**Исходный текст:**
◆ ◆ ◆ ◆ ◆

Несколько стихов о музыке и музыкантах — это моя дань, понятно, не только знаменитому оркестру «Титаника», который до ухода корабля под воду, до последнего вздоха все, утешая и ободряя, играл обреченным людям рэгтайм, но и моя собственная, личная музыкальная страсть — я же музыкант по первой моей профессии, и не написать музыку этой трагедии изнутри — из самой музыки! — мне было невозможно. Вот — написала.
И Кувуклия, о которой я уже говорила, там тоже есть…
Словом, это не текст; это что-то больше, выше и глубже текста.
Да простят меня люди, которые в литературе видят только литературу; мне всегда хочется выбраться, выбежать из литературы вон. Что я в «Титанике» и сделала.


«Настоящими открытиями для меня стали произведения Елены Крюковой. Это литература со здоровым составом крови. Она внушает надежду на то, что мы духовно выздоровеем. Это зерно прорастет.
Игорь Золотусский, писатель, литературный критик


— Елена, мы говорим с вами об образной составляющей книги. А каковы ее текстовые, словесные приметы?

— Однако! Нота бене! Для литературных гурманов «Титаник» явится любопытным, насыщенным и даже вербально богатым и неожиданным текстом. Там многопластовые образы, наслоения сюжетов и ситуаций, внезапные звуковые повороты, внутренняя рифма, свободные текстовые объемы и тому подобные чудеса. Поймите, я говорю это не в качестве самопохвальбы или самопиара. Я просто констатирую факт, который уже не только для меня очевиден. А еще — право имею: я же отдалилась от созданной вещи. Я смотрю на нее внимательно и издали. Будто сквозь этот чудовищный слой ледяной воды, в которую погрузился бедный настоящий «Титаник». Или с капитанского мостика капитана Эдварда Джона Смита. Мне — сейчас — позволено беспристрастно оценить тот продукт, что я завтра, сегодня, сейчас буду отдавать людям.

— Вы, русский поэт, обратились к историческому событию, в котором, насколько я понимаю, не было участия русского народа. Как вам удалось решить эту «иноземную» тему внутри русской поэзии, русской поэтики?

— Книга эта, несмотря на весь свой Титаниковый (титанический!) интернационализм, на откровенную, и образную и сюжетную, глобальность, на подробное изображение людей иных стран и иных народов, очень русская. Я нигде не ухожу от себя, от своего народа и от своего — пусть тонущего! — любимого времени. От родной земли. Я, если символически выражаться, на берегу взяла горсть моей земли в ладанку и повесила на шею, как образок, и с ней пустилась в путь по огромному непредсказуемому океану.
Там есть стихотворение, которое называется так: «Сошествие во Ад. Икона русской пассажирки». Так вот, эта русская пассажирка — я; это более чем понятно.
И еще во многих стихах «Титаника» вы обнаружите русское и русскость. И это хорошо. Русскость — это то, что нам завещали наши дорогие, драгоценные: Лев Толстой, Достоевский, Чехов, Булгаков и иже с ними. Ну даже протопоп Аввакум завещал.

◆ ◆ ◆ ◆ ◆

**Исходные данные:**
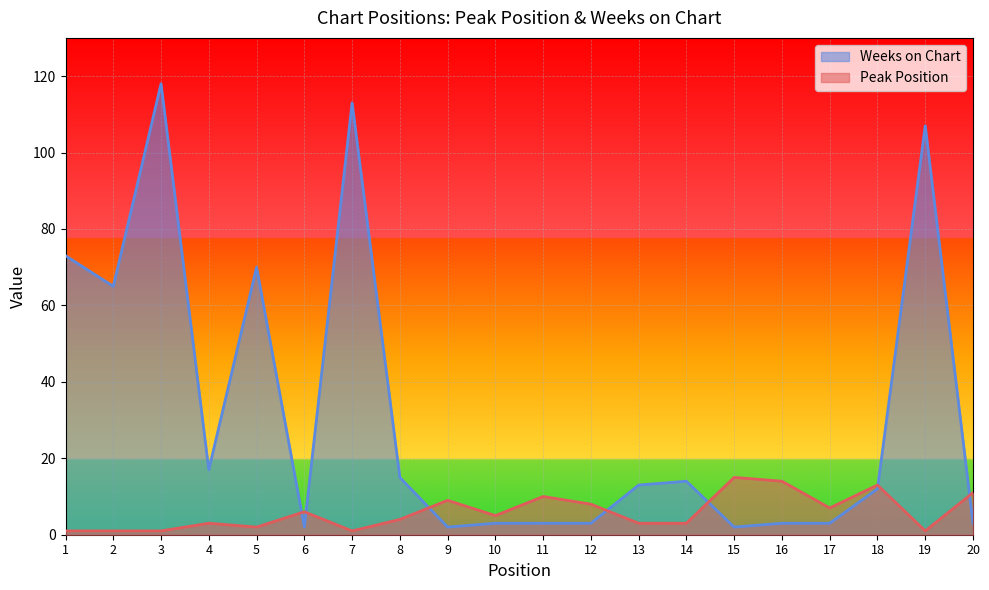

Reading left to right, what are all the values shown in this chart?

Peak Position: 1=1	2=1	3=1	4=3	5=2	6=6	7=1	8=4	9=9	10=5	11=10	12=8	13=3	14=3	15=15	16=14	17=7	18=13	19=1	20=11
Weeks on Chart: 1=73	2=65	3=118	4=17	5=70	6=2	7=113	8=15	9=2	10=3	11=3	12=3	13=13	14=14	15=2	16=3	17=3	18=12	19=107	20=3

◆ ◆ ◆ ◆ ◆

**Задания:**
[A] Назовите всех, кто, согласно интервью о книге «Титаник», завещал нам русскость.
[B] Продолжите интервью о книге «Титаник» с того места, где оно обрывается.

**Ответы к заданиям:**
[A] Лев Толстой, Достоевский, Чехов, Булгаков, протопоп Аввакум.

[B]
Толща воды, через которую я просматриваю время, людей, судьбы, себя… А «Титаник» плывет! А корабль плывет! Это невероятно, но это так! У меня в этой книге есть стихотворение о времени (да, время — лейтмотив книги, но это такой лейтмотив «всехный» и вечный!), в котором мистически, в самом тексте, светятся даже конкретные даты; эти цифры — как знаковая система, как некий гипноз, который человек сам себе выдумал, чтобы не было так страшно времени. Время — всепожирающе. Эта штука хуже любого жадного океана. «Но как нам быть с тем ужасом, который / Был бегом времени когда-то наречен?» — спросила себя и всех, современников и потомков, как-то раз Анна Андреевна Ахматова. Каждый сам справляется с этим ужасом. После моего «Титаника» я стала больше любить время. Принимать его. А не ужасаться ему и не сражаться с ним.
Сражение… война… Войны, людская злоба, ненависть, месть… Что это? Перед исчезновением «Титаника», в каких бы он веках ни плыл, меркнет вся эта мишура. «Титаник» — это еще и аллегория смерти. Знаю людей, и такие есть среди писателей, что морщат нос и брезгливо отворачиваются от темы ухода, смерти, от самих этих слов: «Фи, кому охота копошиться в этой мрачнухе, почему ты, он, она, они об этом ужасе пишете? Пишите про праздники, про красоту, про довольство, про веселье! Про любовь!» Ну что мне на это сказать? Я уже давно молчу. Говорю только произведением. Это единственная возможность родить — создать — показать. А доказывают пусть другие. Искусство не доказывает, а живет.
Человек живет — или не живет, любит — или не любит. Все так просто. 
А про любовь у меня и в «Титанике» есть. И много.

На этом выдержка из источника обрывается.